No. 20, in line 5, leave out 'that person agrees' and insert 'those persons agree'.

No. 22, in line 27, at end insert— `( ) Prior to the making of an agreement with a tenant of agricultural land, the Minister shall notify the owner of that land of the terms offered to the tenant and shall provide the owner with a copy of the agreement. '.

No. 23, in line 28, leave out subsection (7).

Mr. Maclennan

I move the amendment, admittedly at a late stage in the proceedings on the Bill, to get clarification from the Government about the arrangements which they may make under the provisions in the clause for the designation and management of environmentally sensitive areas, and to seek elucidation as to with whom the Government intend that the arrangements should be made.

It seems that both landlord and tenant would have an interest in the arrangement, although normally it would be the tenant, if there is a tenant, who would be most immediately involved in the sense of his income being affected by the recompense for the implementation of the management agreement. None the less, the use of different techniques by the tenant could affect the capital value of the land and might even affect the rent. Therefore, it would be interesting to know how the Government see it. The use of the word "person" which I seek to have substituted might cover both landlord and tenant, but, as I read the clause, it is not necessarily so. I should be grateful for the Minister's elucidation.

Mr. Stuart Randall (Kingston upon Hull, West)

The purpose of amendment No. 19 is to make clear with whom the agreement about environmentally sensitive areas will be made. Clause 12 (4) says that the agreement may be made between the Minister and somebody having an interest in agricultural land". I carefully read the Minister of State's notes. As he knows, I was not on the Committee, and I found that his explanation of the matter was quite clear. I noted that he was anxious to ensure that the terms used were sufficiently broad to make sure that one did not write any person or group out of the legislation.

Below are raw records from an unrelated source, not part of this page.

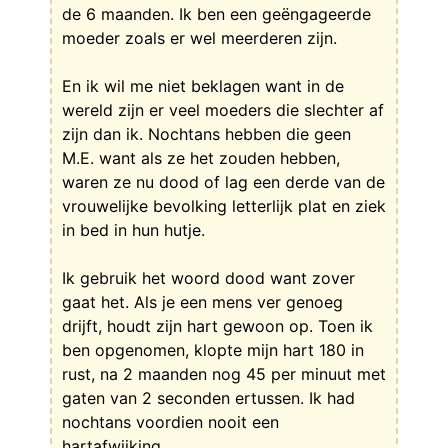
de 6 maanden. Ik ben een geëngageerde
moeder zoals er wel meerderen zijn.
En ik wil me niet beklagen want in de
wereld zijn er veel moeders die slechter af
zijn dan ik. Nochtans hebben die geen
M.E. want als ze het zouden hebben,
waren ze nu dood of lag een derde van de
vrouwelijke bevolking letterlijk plat en ziek
in bed in hun hutje.
Ik gebruik het woord dood want zover
gaat het. Als je een mens ver genoeg
drijft, houdt zijn hart gewoon op. Toen ik
ben opgenomen, klopte mijn hart 180 in
rust, na 2 maanden nog 45 per minuut met
gaten van 2 seconden ertussen. Ik had
nochtans voordien nooit een
hartafwijking.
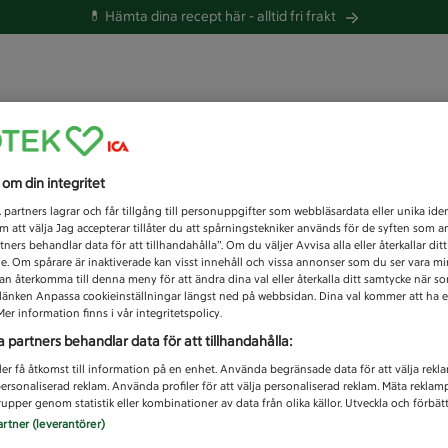
💊 Hämta dina recept här -
alltid fri frakt
 du efter idag?
s om din integritet
Unknown error
1
partners lagrar och får tillgång till personuppgifter som webbläsardata eller unika iden
 att välja Jag accepterar tillåter du att spårningstekniker används för de syften som 
tners behandlar data för att tillhandahålla”. Om du väljer Avvisa alla eller återkallar dit
de. Om spårare är inaktiverade kan visst innehåll och vissa annonser som du ser vara m
kan återkomma till denna meny för att ändra dina val eller återkalla ditt samtycke när 
å länken Anpassa cookieinställningar längst ned på webbsidan. Dina val kommer att ha e
er information finns i vår integritetspolicy.
a partners behandlar data för att tillhandahålla:
ler få åtkomst till information på en enhet. Använda begränsade data för att välja rekl
 personaliserad reklam. Använda profiler för att välja personaliserad reklam. Mäta reklam
upper genom statistik eller kombinationer av data från olika källor. Utveckla och förbättr
artner (leverantörer)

The term, any person having an interest in agricultural land is so broad that it makes that part of the clause misleading. Our amendment seeks to remove that term and substitute "a person farming agricultural land." The amendment will ensure that the agreement cannot be unfairly exploited by landowners, especially landowners who do not work the land.

The second aim of the amendment is to ensure that any ESA grants or moneys go direct to tenants, because they are the people who farm the land and who could lose the use of productive land or find that their agricultural output is reduced as a result of the experiment. In its submission the National Farmers Union said: Agreements should whenever possible be entered into with the person who has the right to determine the practices followed. Clearly, that says that it is the tenant to whom we should be referring.

There is a need to make the wording of the clause more specific for the purposes of clarification. In Committee the Minister made a fair point when he said that there is a need to ensure flexibility to cater for all the cases and for the range of cases to which the ESAs and the various agreements will refer. For example, one could have an agreement between the Minister and a tenant, and one could also have sub-tenancies and grazing rights and all these things need to be catered for. The phrase "farming agricultural land" makes it clear that the clause is still broadly based and caters for the range of cases for which it needs to cater without the need for subsequent amendments to the legislation.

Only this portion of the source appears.